After all, the dazzlingly dressed doorman has other marketing tricks. “I try to draw people with a wave and a silly tuxedo as well,” he says. “No need to stop that approach—unless future agreements involve my taste in clothing.”

100 PERCENT COLUMBIAN

Proprietors of the Warehouse, D.C.’s self-proclaimed “downtown alternative arts space,” are emphatic about the quality of their venue’s many offerings. According to a brochure, these include “the best in professional theater, visual art, performance art, music, film and more.”

And last week, in an e-mail sent out by Warehouse management, the multipurpose Mount Vernon Square venue touted another first-rate amenity: the coffee served by the Warehouse Cafe, which includes such exotic-sounding varieties as “Peruvian La Florida Fair Trade Organic Decaffeinated” and “Columbian Popayan Fair Trade Organic.”
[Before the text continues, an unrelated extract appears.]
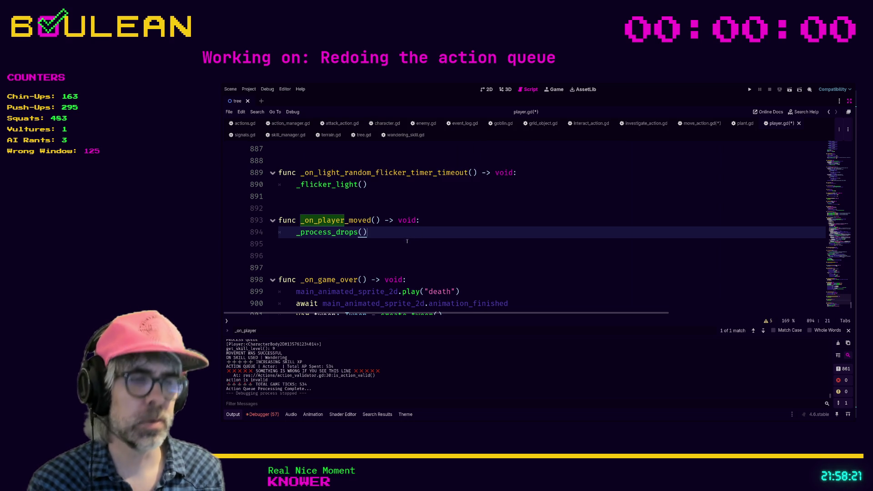
- In _ready, connect Signals.player_moved to _on_player_moved below the game_over connection
key(ctrl+f)
text(_ready)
The Feb. 16 message went on to describe a rather exotic-sounding excursion: “Last week the Warehouse Staff visited our coffee roaster, Orinoco Coffee, in their new roasting facility in Columbia. We went on a tour—from green bean to finished product—and tasted several different varietals and blends.”

To judge by the replies, however, that e-mail sounded a little more impressive than it should have. One respondent expressed his own wish to take a South American getaway. Another pointed out that the Warehouse had misspelled “Colombia,” the nation ranked No. 2 on the list of top coffee-producing countries posted on the Warehouse’s own Web site.

Juan Valdez would not be pleased.

Neither was Warehouse Producing Director Paul Ruppert, who worried about how this apparent miscommunication might affect his venue’s ability to raise money. “We need to raise $50,000,” he says, explaining that the Warehouse is currently soliciting donations for new lighting and sound equipment—not airfare.

So Ruppert sent out a follow-up e-mail the next day: “There was some confusion about the e-mail yesterday about Warehouse coffee,” he wrote. “Our coffee roaster is located in Columbia, Maryland. Our brewed coffee comes from Colombia, South America. We visited our roaster last week by hopping in a car and driving down [Interstate] 95 to Columbia….we don’t want you to think we’re jetting around to South America on your donations.”